* Data listing *

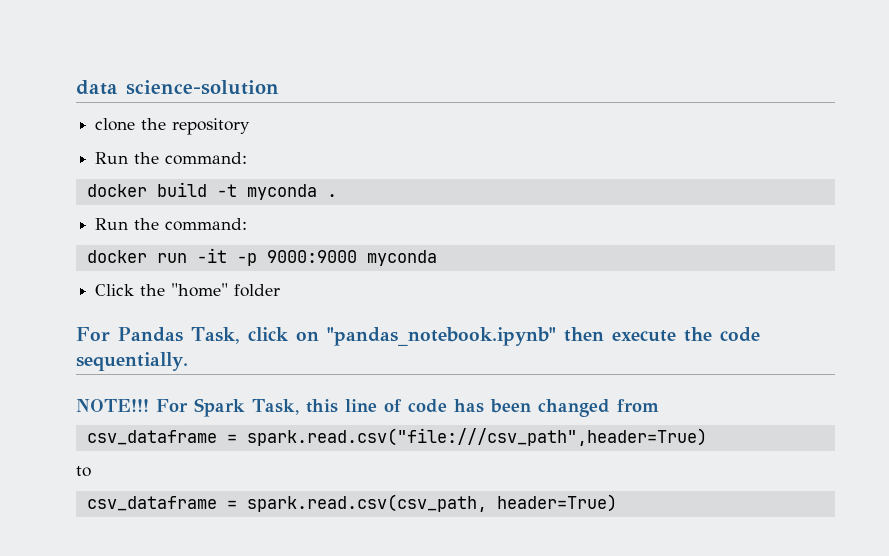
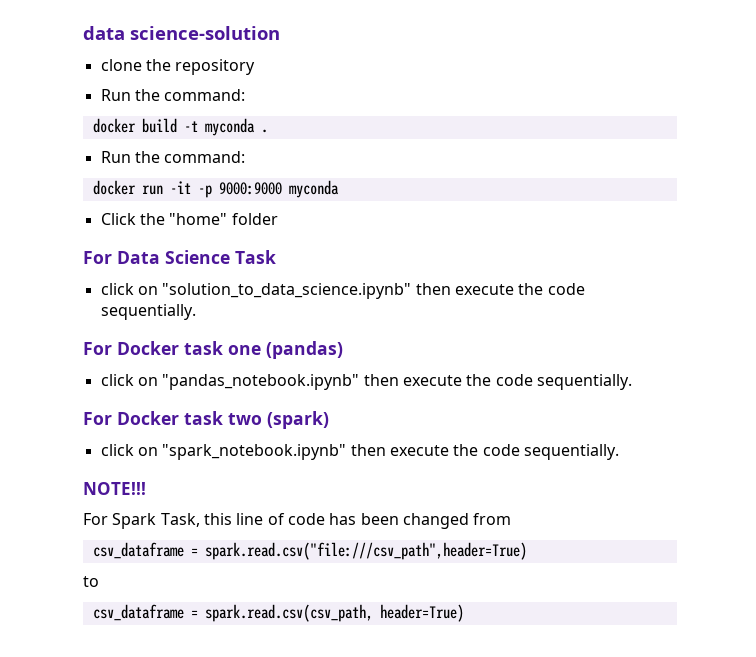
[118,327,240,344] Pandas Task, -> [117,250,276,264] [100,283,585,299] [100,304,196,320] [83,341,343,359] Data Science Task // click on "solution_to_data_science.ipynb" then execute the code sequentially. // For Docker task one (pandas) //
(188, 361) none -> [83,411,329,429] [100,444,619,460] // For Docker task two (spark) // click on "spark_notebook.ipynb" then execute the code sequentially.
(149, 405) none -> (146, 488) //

---

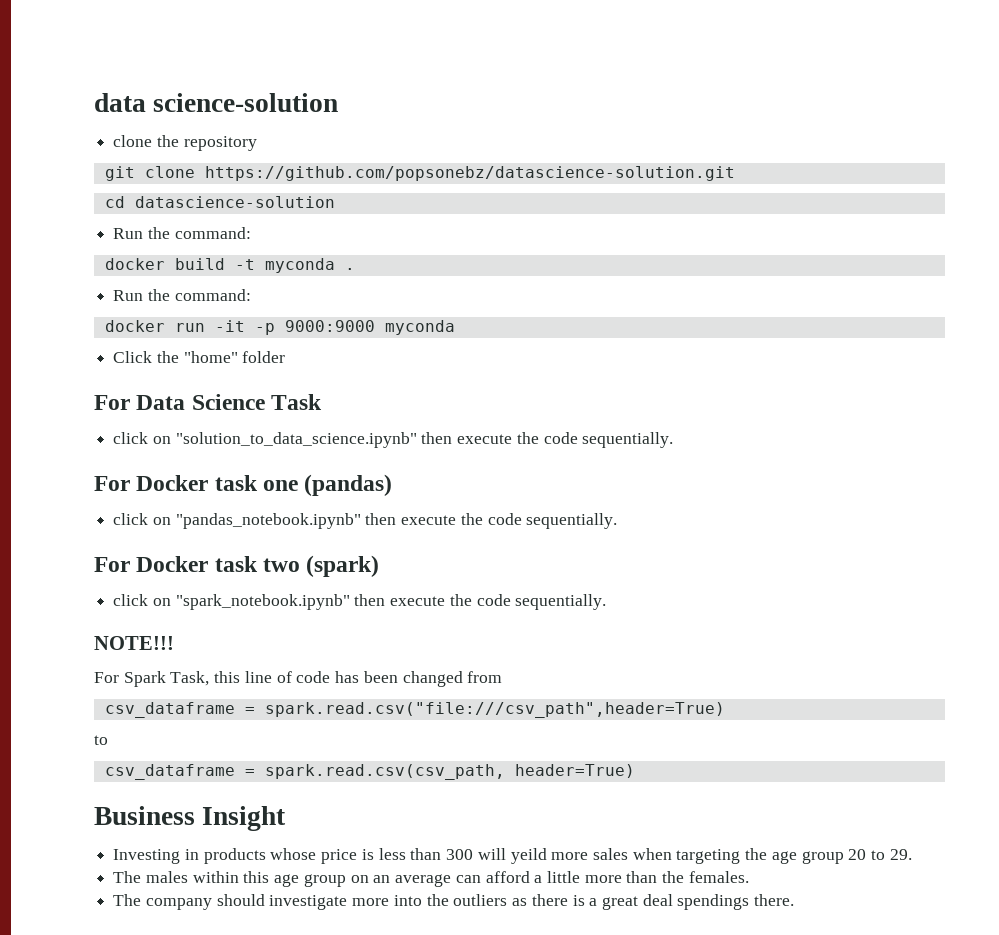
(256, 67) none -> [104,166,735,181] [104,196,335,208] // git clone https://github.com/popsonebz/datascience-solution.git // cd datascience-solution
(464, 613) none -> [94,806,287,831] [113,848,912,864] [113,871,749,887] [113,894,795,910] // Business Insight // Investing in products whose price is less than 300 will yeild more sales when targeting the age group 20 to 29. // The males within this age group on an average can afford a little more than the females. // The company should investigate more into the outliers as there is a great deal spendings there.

* Exercise prompt *
Among the entries above, the line containing "[118,327,240,344] Pandas Task, ->", the line containing "(149, 405) none -> (146, 488) //", and all lines between them are to be restated word for word; nothing else belongs in the reply.

* Written solution *
[118,327,240,344] Pandas Task, -> [117,250,276,264] [100,283,585,299] [100,304,196,320] [83,341,343,359] Data Science Task // click on "solution_to_data_science.ipynb" then execute the code sequentially. // For Docker task one (pandas) //
(188, 361) none -> [83,411,329,429] [100,444,619,460] // For Docker task two (spark) // click on "spark_notebook.ipynb" then execute the code sequentially.
(149, 405) none -> (146, 488) //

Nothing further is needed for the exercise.